We also climbed back up to 8,000 feet again and then descended back down only to regain the elevation again.  By mid-afternoon we had rolled into the tiny town of Henrieville and the weather started to turn again.  We had already put in a lot of miles, but decided to pedal 34 miles further to the bigger town of Escalante.  The micro storms were still threatening and the wind started to pick up.  We put our heads down and kept grinding.  We were working hard, but the scenery was gorgeous and the highway was empty.  At some point, we realized we had been climbing for a long time and shortly after this realisation, we saw the road turn skyward and a sign which read 12% grade.  We grunted our way up to the summit and our first glimpse into the immense wilderness that is known as the Grand Staircase-Escalante National Monument. 

At the summit, we were greeted by an amazing view and a massive storm system.  We didn't have much choice but to continue, but we could see that the road was heading right into a giant black abyss.  We put on all of our warm layers and started down the descent.  The storm hit within seconds.  It started as big huge rain drops and turned quickly into sheets of rain.  The rain was pummeling us and flooding across the road in big waves.  Yet again, we witnessed the desert in flood with water cascading off every rock and accumulating on the road. I was forced to get over my fear of descending with a loaded bike whilst doing battle with the elements.
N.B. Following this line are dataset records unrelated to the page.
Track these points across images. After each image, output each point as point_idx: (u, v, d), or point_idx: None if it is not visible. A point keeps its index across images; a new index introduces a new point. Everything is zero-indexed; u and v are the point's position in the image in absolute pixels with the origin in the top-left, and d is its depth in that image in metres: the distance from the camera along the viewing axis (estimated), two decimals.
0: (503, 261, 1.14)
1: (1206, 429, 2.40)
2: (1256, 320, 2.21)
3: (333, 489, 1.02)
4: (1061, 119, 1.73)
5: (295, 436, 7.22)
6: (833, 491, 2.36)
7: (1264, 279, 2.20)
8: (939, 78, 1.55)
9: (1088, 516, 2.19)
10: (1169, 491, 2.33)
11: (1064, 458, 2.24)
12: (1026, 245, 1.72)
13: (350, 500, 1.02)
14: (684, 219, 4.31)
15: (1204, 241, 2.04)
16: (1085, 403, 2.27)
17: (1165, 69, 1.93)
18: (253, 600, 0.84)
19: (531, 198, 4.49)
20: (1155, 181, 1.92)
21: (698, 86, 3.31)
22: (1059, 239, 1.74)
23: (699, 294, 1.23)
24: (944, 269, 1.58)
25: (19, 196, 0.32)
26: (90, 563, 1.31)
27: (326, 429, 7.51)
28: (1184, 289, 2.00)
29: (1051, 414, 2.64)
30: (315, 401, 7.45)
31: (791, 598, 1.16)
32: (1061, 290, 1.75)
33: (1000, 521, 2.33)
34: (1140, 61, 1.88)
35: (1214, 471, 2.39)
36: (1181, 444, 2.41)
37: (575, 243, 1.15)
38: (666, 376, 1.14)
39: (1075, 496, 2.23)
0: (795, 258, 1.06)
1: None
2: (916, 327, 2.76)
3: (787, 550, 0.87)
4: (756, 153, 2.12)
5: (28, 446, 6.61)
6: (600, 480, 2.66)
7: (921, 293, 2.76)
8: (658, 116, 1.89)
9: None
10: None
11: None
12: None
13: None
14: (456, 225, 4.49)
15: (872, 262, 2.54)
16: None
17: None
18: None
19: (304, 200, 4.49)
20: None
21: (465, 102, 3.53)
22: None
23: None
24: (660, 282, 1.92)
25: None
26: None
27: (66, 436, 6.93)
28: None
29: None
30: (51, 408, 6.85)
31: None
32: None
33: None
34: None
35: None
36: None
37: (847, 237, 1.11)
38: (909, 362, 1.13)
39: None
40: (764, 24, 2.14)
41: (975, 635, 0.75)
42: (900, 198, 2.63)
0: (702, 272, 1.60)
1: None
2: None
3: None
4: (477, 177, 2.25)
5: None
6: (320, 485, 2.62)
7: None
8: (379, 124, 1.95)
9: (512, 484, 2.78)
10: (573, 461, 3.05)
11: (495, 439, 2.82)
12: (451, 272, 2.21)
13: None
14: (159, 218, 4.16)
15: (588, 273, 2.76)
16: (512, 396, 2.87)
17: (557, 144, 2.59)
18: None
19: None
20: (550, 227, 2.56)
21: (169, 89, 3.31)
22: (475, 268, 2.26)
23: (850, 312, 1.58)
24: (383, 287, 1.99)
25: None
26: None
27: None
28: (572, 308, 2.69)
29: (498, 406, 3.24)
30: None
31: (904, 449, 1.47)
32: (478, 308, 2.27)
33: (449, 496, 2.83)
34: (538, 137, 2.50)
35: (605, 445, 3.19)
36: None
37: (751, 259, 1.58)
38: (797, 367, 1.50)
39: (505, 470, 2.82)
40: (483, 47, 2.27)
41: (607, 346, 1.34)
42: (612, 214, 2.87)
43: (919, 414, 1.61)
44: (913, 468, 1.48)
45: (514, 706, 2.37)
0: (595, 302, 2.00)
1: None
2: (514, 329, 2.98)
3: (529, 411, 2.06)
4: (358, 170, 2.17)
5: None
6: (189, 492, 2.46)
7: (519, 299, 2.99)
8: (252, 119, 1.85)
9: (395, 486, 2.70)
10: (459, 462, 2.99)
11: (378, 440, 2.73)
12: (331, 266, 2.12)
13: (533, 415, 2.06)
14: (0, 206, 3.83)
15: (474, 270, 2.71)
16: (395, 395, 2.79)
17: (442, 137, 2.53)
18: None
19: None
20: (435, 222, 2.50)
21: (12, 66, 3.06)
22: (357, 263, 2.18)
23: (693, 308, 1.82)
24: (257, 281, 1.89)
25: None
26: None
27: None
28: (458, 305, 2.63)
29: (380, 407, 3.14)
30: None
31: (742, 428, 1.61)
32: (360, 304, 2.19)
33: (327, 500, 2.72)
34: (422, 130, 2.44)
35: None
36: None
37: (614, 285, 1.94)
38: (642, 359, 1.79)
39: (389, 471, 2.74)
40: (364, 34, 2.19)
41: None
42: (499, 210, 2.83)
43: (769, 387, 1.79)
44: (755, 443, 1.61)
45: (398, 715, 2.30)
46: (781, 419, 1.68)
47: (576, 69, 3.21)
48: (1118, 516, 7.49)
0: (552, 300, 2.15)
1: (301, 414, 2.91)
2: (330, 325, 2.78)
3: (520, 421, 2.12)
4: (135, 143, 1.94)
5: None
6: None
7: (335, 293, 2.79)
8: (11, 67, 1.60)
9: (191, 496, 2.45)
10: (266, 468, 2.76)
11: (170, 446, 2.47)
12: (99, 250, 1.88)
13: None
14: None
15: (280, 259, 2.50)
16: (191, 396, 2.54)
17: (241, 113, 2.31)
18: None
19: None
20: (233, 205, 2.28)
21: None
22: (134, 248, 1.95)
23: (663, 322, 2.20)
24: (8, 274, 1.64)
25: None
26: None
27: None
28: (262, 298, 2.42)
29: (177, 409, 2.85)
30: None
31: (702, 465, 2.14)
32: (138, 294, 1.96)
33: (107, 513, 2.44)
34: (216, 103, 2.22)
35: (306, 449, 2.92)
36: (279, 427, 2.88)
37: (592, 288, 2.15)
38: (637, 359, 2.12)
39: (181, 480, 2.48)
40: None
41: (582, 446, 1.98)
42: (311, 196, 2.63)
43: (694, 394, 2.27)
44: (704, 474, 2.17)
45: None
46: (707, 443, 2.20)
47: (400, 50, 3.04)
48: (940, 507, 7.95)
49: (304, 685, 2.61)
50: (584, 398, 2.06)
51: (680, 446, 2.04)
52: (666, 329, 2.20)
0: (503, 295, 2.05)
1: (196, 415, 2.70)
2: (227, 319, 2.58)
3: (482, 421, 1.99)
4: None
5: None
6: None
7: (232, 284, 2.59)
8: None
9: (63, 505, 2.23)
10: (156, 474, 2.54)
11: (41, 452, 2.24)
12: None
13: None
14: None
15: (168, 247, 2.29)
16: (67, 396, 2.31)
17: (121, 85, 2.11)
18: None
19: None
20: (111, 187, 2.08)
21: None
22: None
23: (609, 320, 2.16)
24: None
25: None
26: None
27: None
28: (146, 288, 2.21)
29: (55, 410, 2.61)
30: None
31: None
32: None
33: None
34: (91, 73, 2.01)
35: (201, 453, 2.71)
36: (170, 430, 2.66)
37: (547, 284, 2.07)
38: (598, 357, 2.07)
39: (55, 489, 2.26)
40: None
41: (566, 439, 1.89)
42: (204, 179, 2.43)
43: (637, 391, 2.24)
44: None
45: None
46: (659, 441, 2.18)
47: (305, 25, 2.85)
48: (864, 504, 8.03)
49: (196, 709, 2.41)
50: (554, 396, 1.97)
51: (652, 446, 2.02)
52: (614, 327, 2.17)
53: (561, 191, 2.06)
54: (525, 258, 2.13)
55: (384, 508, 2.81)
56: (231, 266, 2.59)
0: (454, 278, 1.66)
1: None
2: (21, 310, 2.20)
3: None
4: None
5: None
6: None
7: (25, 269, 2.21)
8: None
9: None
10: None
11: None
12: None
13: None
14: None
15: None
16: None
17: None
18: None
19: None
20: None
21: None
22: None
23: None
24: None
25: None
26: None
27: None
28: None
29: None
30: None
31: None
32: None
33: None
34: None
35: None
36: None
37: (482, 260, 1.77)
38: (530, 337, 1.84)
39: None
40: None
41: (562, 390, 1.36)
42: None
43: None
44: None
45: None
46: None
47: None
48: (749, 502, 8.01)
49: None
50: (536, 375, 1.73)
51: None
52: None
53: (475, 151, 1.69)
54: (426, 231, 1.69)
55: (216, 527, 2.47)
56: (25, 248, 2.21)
I rode like a crazed woman down that mountain, maxing out at a speed of 50MPH, while hammering the pedals in an effort to stay warm and get to Escalante as fast as possible.  I was grinning like a crazed woman, soaked to the bone and having the time of my life. We narrowly missed a hailstorm, but passed through an area with hail on the ground. There, we came across an unfortunate scene:  a rollover accident on the Road-turned-River.  The unfortunate driver was O.K and being well taken care of, so we continued towards town.  The sun came out just outside of Escalante, just in time to warm us up as we were starting to get very, very cold.

 Wet camera.  Keith celebrates a crazy descent with a cheap motel room in Escalante.

 So far, our trip was dishing out the incredible scenery, with a side of weather mayhem.  It also appeared that our chosen route was popular with the motorcyclist crowd.  There appeared to be more motorcyclists than cars traveling this corner of Utah.  On this day, we also realised we were celebrating an anniversary of sorts!  A year ago, Keith was hit on his roadbike while cycling through Yosemite National Park. I've got to say his speedy and complete recovery has been nothing short of amazing.